Notte e giorno è il secondo libro della Woolf (l’altro è stato Gli anni) che ho faticato parecchio per portare a termine. Che il nostro idillio sia finito? Vero è che fra i due libri c’è stata La crociera, che mi è piaciuto molto, ma le emozioni indescrivibili che mi hanno regalato La signora Dalloway, Orlando e, soprattutto, Le onde sono ormai un ricordo (indelebile).
Ad ogni modo non sono pentita di averlo letto: questo romanzo può essere considerato il primo sforzo di Virginia per "rompere" quell’involucro che racchiude ognuno di noi e, a maggior ragione, una ragazza di buona famiglia del primissimo '900 con una pesante eredità da sostenere: Katharine Hilbery è la nipote di un poeta di grande fama, e la sua più grande preoccupazione, vista dall’esterno, è quella di aiutare sua madre a preservare dall’oblio le memorie fisiche e letterarie del nonno. Il giovane avvocato Ralph Denham la disprezza in quanto esponente di una casta di nullafacenti, sebbene non riesca a restare indifferente al suo fascino.
Gli altri due protagonisti di questo romanzo sono Mary Datchet (innamorata non rivelata e non corrisposta di Ralph) e William Rodney, poeta in erba e pretendente appetibile per la bella Kathy.
È incredibile come fra questi quattro personaggi, abbastanza distanti l’uno dall’altro come origine e sensibilità, possano instaurarsi delle relazioni che maturano e si trasformano più volte nel corso del romanzo, dando vita a una vera “corrente” di sentimenti che percorre direzioni sempre diverse.
Per gran parte del libro (che non è breve, e forse questo è il suo maggior difetto) si ha l’impressione che, nonostante i ripetuti incontri, i dialoghi, i tentativi di aprirsi l’uno con l’altro, ognuno di loro sia talmente cieco verso se stesso da non riuscire a rivelarsi agli altri.
In questo romanzo l’incomunicabilità fra un personaggio e l’altro è il riflesso dell’incomunicabilità fra ciò che ognuno di essi mostra fuori e ciò che tiene celato dentro di sè. Da qui il titolo: la “notte” che ci portiamo dentro, fatta di pensieri e desideri gelosamente custoditi, e il “giorno”, che è la nostra vita alla luce del sole, ma non per questo necessariamente più sincera.

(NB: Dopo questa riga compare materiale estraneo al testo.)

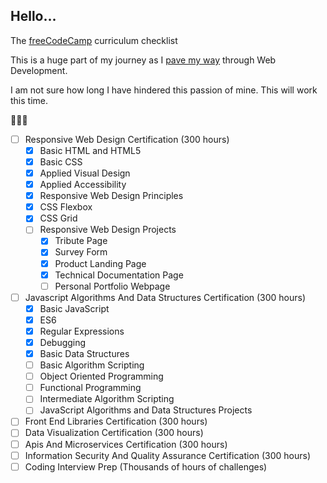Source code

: ## Hello...

The [freeCodeCamp](https://www.freecodecamp.com/about/) curriculum checklist

This is a huge part of my journey as I [pave my way](https://github.com/ramidem/RTWD) through Web Development.

I am not sure how long I have hindered this passion of mine. This will work this time.

🌽🌽🌽

- [ ] Responsive Web Design Certification (300 hours)
  - [x] Basic HTML and HTML5
  - [x] Basic CSS
  - [x] Applied Visual Design
  - [x] Applied Accessibility
  - [x] Responsive Web Design Principles
  - [x] CSS Flexbox
  - [x] CSS Grid
  - [ ] Responsive Web Design Projects
    - [x] Tribute Page
    - [x] Survey Form
    - [x] Product Landing Page
    - [x] Technical Documentation Page
    - [ ] Personal Portfolio Webpage
- [ ] Javascript Algorithms And Data Structures Certification (300 hours)
  - [x] Basic JavaScript
  - [x] ES6
  - [x] Regular Expressions
  - [x] Debugging
  - [x] Basic Data Structures
  - [ ] Basic Algorithm Scripting
  - [ ] Object Oriented Programming
  - [ ] Functional Programming
  - [ ] Intermediate Algorithm Scripting
  - [ ] JavaScript Algorithms and Data Structures Projects
- [ ] Front End Libraries Certification (300 hours)
- [ ] Data Visualization Certification (300 hours)
- [ ] Apis And Microservices Certification (300 hours)
- [ ] Information Security And Quality Assurance Certification (300 hours)
- [ ] Coding Interview Prep (Thousands of hours of challenges)
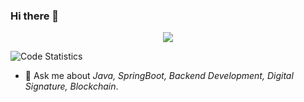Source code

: ### Hi there 👋

<p align="center"><img align="center" src="https://profile-counter.glitch.me/{sharif2008}/count.svg" /></p>

<img src="https://github-readme-stats.vercel.app/api?username=sharif2008&count_private=true&show_icons=true&theme=yeblu" alt="Code Statistics">

- 💬 Ask me about *Java, SpringBoot, Backend Development, Digital Signature, Blockchain*.


<!--
**sharif2008/sharif2008** is a ✨ _special_ ✨ repository because its `README.md` (this file) appears on your GitHub profile.

Here are some ideas to get you started:

- 🔭 I’m currently working on ...
- 🌱 I’m currently learning ...
- 👯 I’m looking to collaborate on ...
- 🤔 I’m looking for help with ...
- 💬 Ask me about ...
- 📫 How to reach me: ...
- 😄 Pronouns: ...
- ⚡ Fun fact: ...
-->
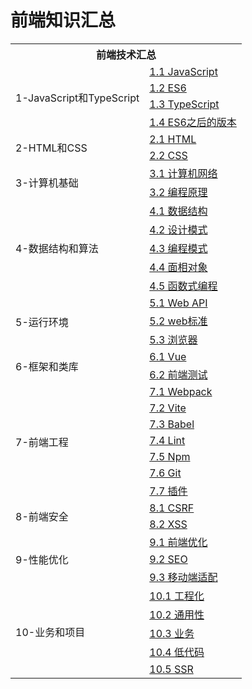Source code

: # 前端知识汇总

<table>
    <tr>
        <th colspan="2"> 前端技术汇总 </th>
    </tr>
    <tr>
        <td rowspan="4">1-JavaScript和TypeScript</td>
        <td><a href="./1-JavaScript和TypeScript/1.1 JavaScript.md">1.1 JavaScript</a></td>
    </tr>
    <tr>
         <td><a href="./1-JavaScript和TypeScript/1.2 ES6.md">1.2 ES6</a></td>
    </tr>
    <tr>
         <td><a href="./1-JavaScript和TypeScript/1.3 TypeScript.md">1.3 TypeScript</a></td>
    </tr>
    <tr>
         <td><a href="./1-JavaScript和TypeScript/1.4 ES6之后的版本.md">1.4 ES6之后的版本</a></td>
    </tr>
    <tr>
        <td rowspan="2">2-HTML和CSS</td>
        <td><a href="./2-HTML和CSS/2.1 HTML.md">2.1 HTML</a></td>
    </tr>
    <tr>
        <td><a href="./2-HTML和CSS/2.2 CSS.md">2.2 CSS</a></td>
    </tr>
     <tr>
        <td rowspan="2">3-计算机基础</td>
        <td><a href="./3-计算机基础/3.1 计算机网络.md">3.1 计算机网络</a></td>
    </tr>
    <tr>
        <td><a href="./3-计算机基础/3.2 编程原理.md">3.2 编程原理</a></td>
    </tr>
     <tr>
        <td rowspan="5">4-数据结构和算法</td>
        <td><a href="./4-数据结构和算法/4.1 数据结构.md">4.1 数据结构</a></td>
    </tr>
    <tr>
        <td><a href="./4-数据结构和算法/4.2 设计模式.md">4.2 设计模式</a></td>
    </tr>
    <tr>
        <td><a href="./4-数据结构和算法/4.3 编程模式.md">4.3 编程模式</a></td>
    </tr>
    <tr>
        <td><a href="./4-数据结构和算法/4.4 面相对象.md">4.4 面相对象</a></td>
    </tr>
    <tr>
        <td><a href="./4-数据结构和算法/4.5 函数式编程.md">4.5 函数式编程</a></td>
    </tr>
    <tr>
        <td rowspan="3">5-运行环境</td>
        <td><a href="./5-运行环境/5.1 Web API.md">5.1 Web API</a></td>
    </tr>
    <tr>
        <td><a href="./5-运行环境/5.2 web标准.md">5.2 web标准</a></td>
    </tr>
    <tr>
        <td><a href="./5-运行环境/5.3 浏览器.md">5.3 浏览器</a></td>
    </tr>
    <tr>
        <td rowspan="2">6-框架和类库</td>
        <td><a href="./6-框架和类库/6.1 Vue.md">6.1 Vue</a></td>
    </tr>
    <tr>
        <td><a href="./6-框架和类库/6.2 前端测试.md">6.2 前端测试</a></td>
    </tr>
    <tr>
        <td rowspan="7">7-前端工程</td>
        <td><a href="./7-前端工程/7.1 Webpack.md">7.1 Webpack</a></td>
    </tr>
    <tr>
        <td><a href="./7-前端工程/7.2 Vite.md">7.2 Vite</a></td>
    </tr>
    <tr>
        <td><a href="./7-前端工程/7.3 Babel.md">7.3 Babel</a></td>
    </tr>
    <tr>
        <td><a href="./7-前端工程/7.4 Lint.md">7.4 Lint</a></td>
    </tr>
    <tr>
        <td><a href="./7-前端工程/7.5 Npm.md">7.5 Npm</a></td>
    </tr>
    <tr>
        <td><a href="./7-前端工程/7.6 Git.md">7.6 Git</a></td>
    </tr>
    <tr>
        <td><a href="./7-前端工程/7.7 插件.md">7.7 插件</a></td>
    </tr>
    <tr>
        <td rowspan="2">8-前端安全</td>
        <td><a href="./8-前端安全/8.1 CSRF.md">8.1 CSRF</a></td>
    </tr>
    <tr>
        <td><a href="./8-前端安全/8.2 XSS.md">8.2 XSS</a></td>
    </tr>
    <tr>
        <td rowspan="3">9-性能优化</td>
        <td><a href="./9-性能优化/9.1 前端优化.md">9.1 前端优化</a></td>
    </tr>
    <tr>
        <td><a href="./9-性能优化/9.2 SEO.md">9.2 SEO</a></td>
    </tr>
    <tr>
        <td><a href="./9-性能优化/9.3 移动端适配.md">9.3 移动端适配</a></td>
    </tr>
    <tr>
        <td rowspan="5">10-业务和项目</td>
        <td><a href="./10-业务和项目/10.1 工程化.md">10.1 工程化</a></td>
    </tr>
    <tr>
        <td><a href="./10-业务和项目/10.2 通用性.md">10.2 通用性</a></td>
    </tr>
    <tr>
        <td><a href="./10-业务和项目/10.3 业务.md">10.3 业务</a></td>
    </tr>
    <tr>
        <td><a href="./10-业务和项目/10.4 低代码.md">10.4 低代码</a></td>
    </tr>
    <tr>
        <td><a href="./10-业务和项目/10.5 SSR.md">10.5 SSR</a></td>
    </tr>
</table>
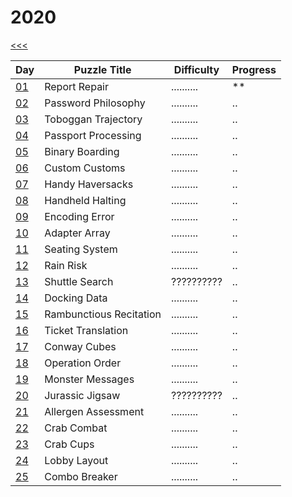 # 2020

[<<<](../README.md)

| Day                       | Puzzle Title                                  | Difficulty | Progress |
|---------------------------|-----------------------------------------------|------------|----------|
| [01](./src/d01/README.md) | Report Repair                                 | .......... | **       |
| [02](./src/d02/README.md) | Password Philosophy                           | .......... | ..       |
| [03](./src/d03/README.md) | Toboggan Trajectory                           | .......... | ..       |
| [04](./src/d04/README.md) | Passport Processing                           | .......... | ..       |
| [05](./src/d05/README.md) | Binary Boarding                               | .......... | ..       |
| [06](./src/d06/README.md) | Custom Customs                                | .......... | ..       |
| [07](./src/d07/README.md) | Handy Haversacks                              | .......... | ..       |
| [08](./src/d08/README.md) | Handheld Halting                              | .......... | ..       |
| [09](./src/d09/README.md) | Encoding Error                                | .......... | ..       |
| [10](./src/d10/README.md) | Adapter Array                                 | .......... | ..       |
| [11](./src/d11/README.md) | Seating System                                | .......... | ..       |
| [12](./src/d12/README.md) | Rain Risk                                     | .......... | ..       |
| [13](./src/d13/README.md) | Shuttle Search                                | ?????????? | ..       | - Chinese Remainder Theorem
| [14](./src/d14/README.md) | Docking Data                                  | .......... | ..       |
| [15](./src/d15/README.md) | Rambunctious Recitation                       | .......... | ..       |
| [16](./src/d16/README.md) | Ticket Translation                            | .......... | ..       |
| [17](./src/d17/README.md) | Conway Cubes                                  | .......... | ..       |
| [18](./src/d18/README.md) | Operation Order                               | .......... | ..       |
| [19](./src/d19/README.md) | Monster Messages                              | .......... | ..       |
| [20](./src/d20/README.md) | Jurassic Jigsaw                               | ?????????? | ..       |
| [21](./src/d21/README.md) | Allergen Assessment                           | .......... | ..       |
| [22](./src/d22/README.md) | Crab Combat                                   | .......... | ..       |
| [23](./src/d23/README.md) | Crab Cups                                     | .......... | ..       |
| [24](./src/d24/README.md) | Lobby Layout                                  | .......... | ..       |
| [25](./src/d25/README.md) | Combo Breaker                                 | .......... | ..       |
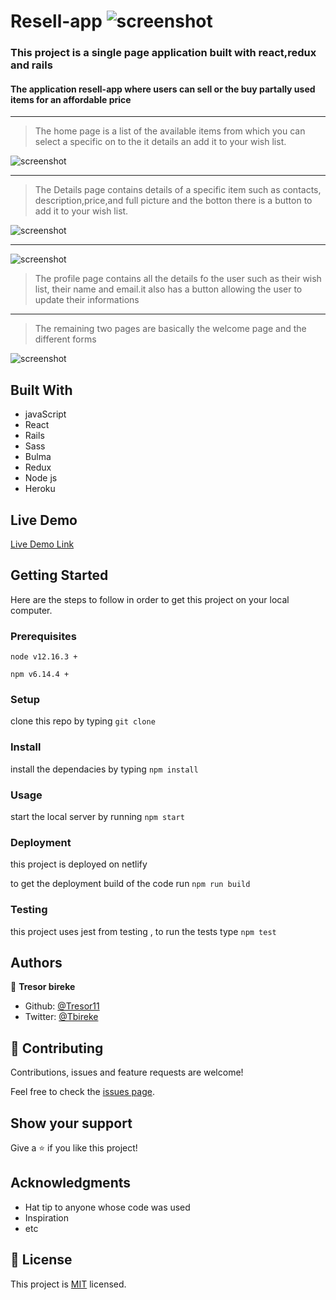 # Resell-app ![screenshot](./lamb.png)

### This project is a single page application built with react,redux and rails

#### The application resell-app where users can sell or the buy partally used items for an affordable price

<hr />

> The home page is a list of the available items from which you can select a specific on to the it details an add it to your wish list.

![screenshot](./home.png)

<hr />

> The Details page contains details of a specific item such as contacts, description,price,and full picture and the botton there is a button to add it to your wish list.

![screenshot](./details.png)

<hr />

![screenshot](./profile.png)

> The profile page contains all the details fo the user such as their wish list, their name and email.it also has a button allowing the user to update their informations

<hr />

> The remaining two pages are basically the welcome page and the different forms

![screenshot](./details.png)


## Built With

- javaScript
- React
- Rails
- Sass
- Bulma
- Redux
- Node js
- Heroku

## Live Demo

[Live Demo Link](https://resell-app.netlify.app/)

## Getting Started

Here are the steps to follow in order to get this project on your local computer.

### Prerequisites

`node v12.16.3 +`

`npm v6.14.4 +`

### Setup

clone this repo by typing `git clone`

### Install

install the dependacies by typing `npm install`

### Usage

start the local server by running `npm start`

### Deployment

this project is deployed on netlify

to get the deployment build of the code run `npm run build`

### Testing

this project uses jest from testing , to run the tests type `npm test` 

## Authors

👤 **Tresor bireke**

- Github: [@Tresor11](https://github.com/Tresor11)
- Twitter: [@Tbireke](https://twitter.com/Tbireke)

## 🤝 Contributing

Contributions, issues and feature requests are welcome!

Feel free to check the [issues page](issues/).

## Show your support

Give a ⭐️ if you like this project!

## Acknowledgments

- Hat tip to anyone whose code was used
- Inspiration
- etc

## 📝 License

This project is [MIT](lic.url) licensed.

Kathy è l’emblema di questa scissione: da una parte deve salvaguardare la sua immagine pubblica, la rispettabilità della sua famiglia e la fama di suo nonno, dall’altra coltiva sogni segreti, fra cui la sua grande passione: la matematica, contrapposta alla “poesia” che rappresenta l’eredità famigliare.
Se tuttavia all’inizio questi due mondi sembrano distanti (due facce della stessa medaglia che non si guardano mai), a poco a poco l’involucro di cui parlavo prima si rompe: a costo di andare contro le convenzioni sociali, a costo di scandalizzare qualcuno, la ragazza capisce che deve imparare ad ascoltarsi. Solo così si potrà ritrovare un proprio equilibrio, solo così le sue scelte corrisponderanno davvero a ciò che sente dentro.
Ecco, se non posso non ammettere questo libro mi è pesato, devo però riconoscere che ne ho riconosciuto il valore, soprattutto come opera prima di una donna che ha dato poi vita a opere eccezionali. E adesso non vedo l’ora di mettermi nuovamente alla prova con La camera di Jakob, il primo romanzo di “rottura” rispetto alla tradizione, quello in cui Virginia ha intrapreso la propria strada nel mondo della letteratura.